VFW Post 8870 Book Review, The Bedford BoysThis exhaustively researched book presents readers with a different perspective of the D-Day landing on Normandy. It is a group biography that chronicles life in a small Virginia town prior to, during, and in the aftermath of WW II. At the outset of WW II, Bedford, which was a small town located in the Blue Ridge Mountains of rural Virginia, had a population of nearly 3000 people. Drawing on the information he obtained through interviews with survivors, family members, newspaper articles, letters, and personal diaries, Kershaw tells the story of the sacrifices made by so many of the town’s “sons” and how the impact of those deaths forever changed the lives of family and friends who were left behind in the close-knit rural Virginia community.

In the late 1930’s and early 1940’s, times were hard for those living in rural Virginia. For many of the young men in Bedford, the lure of earning money for their families by volunteering for the National Guard was appealing. When the National Guard was called to active duty at the outset of WW II, 103 Bedford residents went off to serve their country. Thirty four of these young men were still with the Company A, 116th Infantry Battalion, 29th Infantry Division on D-Day. The Company was assigned to the first wave. In compelling detail, Kershaw describes how, within minutes of landing on Omaha Beach, 19 of the Bedford Boys were killed. Subsequent to the invasion, three more boys from Bedford were killed in the Normandy Campaign. The book depicts how these ordinary young men were able to perform extraordinary acts of bravery and self-sacrifice.

One of the most poignant portions of the book is the simultaneous arrival of nine telegrams soon after DDay. Kershaw provides gripping detail regarding the effect of the tragic news on the Bedford community.

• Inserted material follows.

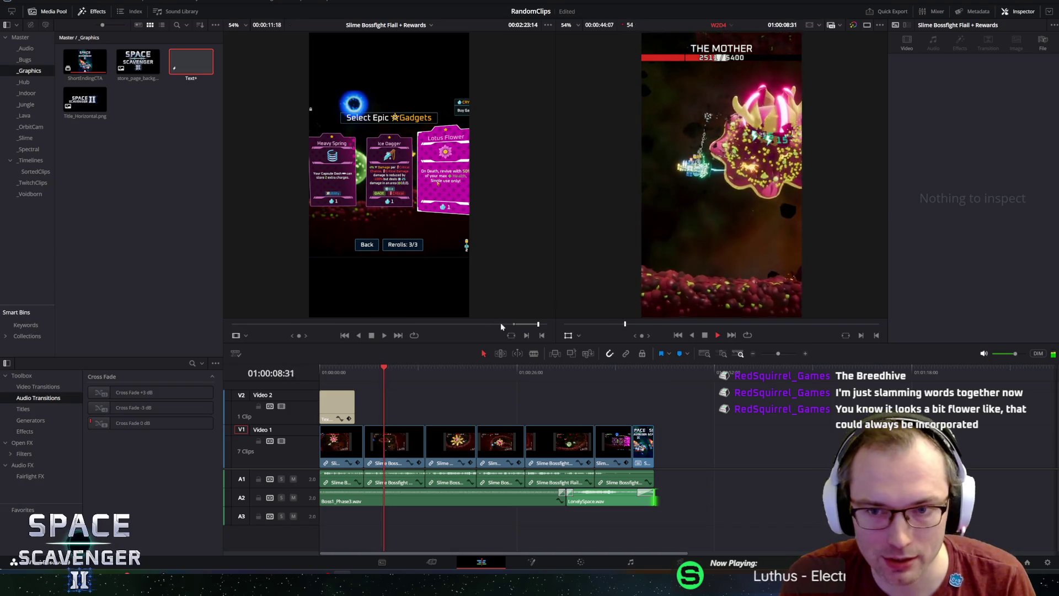
key(space)
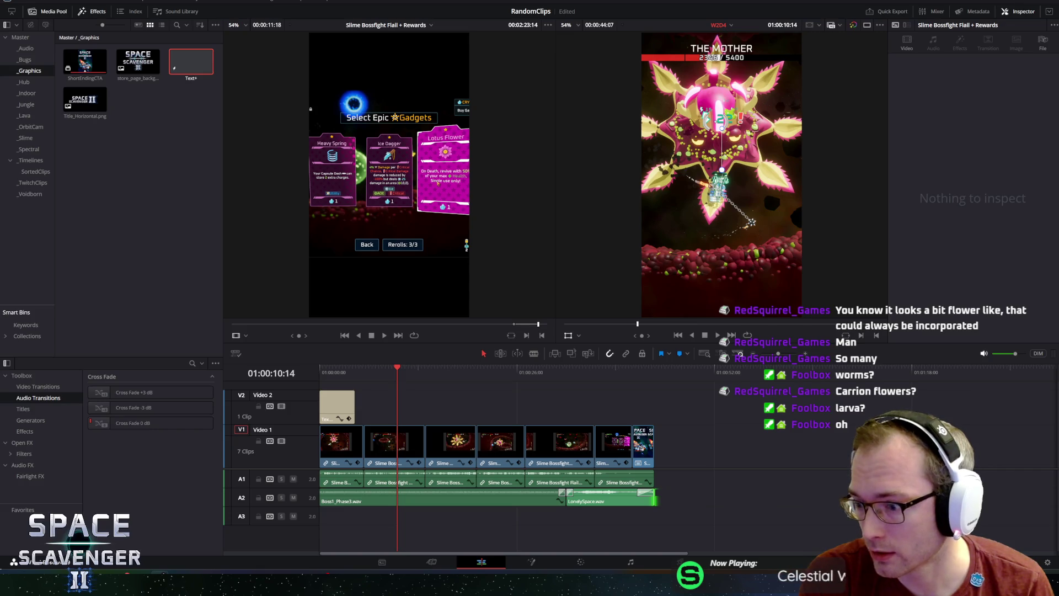
key(super+1)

Sixty years after the Bedford Boys stormed the beaches at Normandy, the last surviving “boy”, Ray Nance, passed away. He had lived his entire life with survivor’s guilt. Bedford still grieves. In fitting tribute to the Bedford Boys, their hometown was chosen as the location of the site for the National Guard’s National Monument. For anyone with an interest in the history of WW II, this is a must read.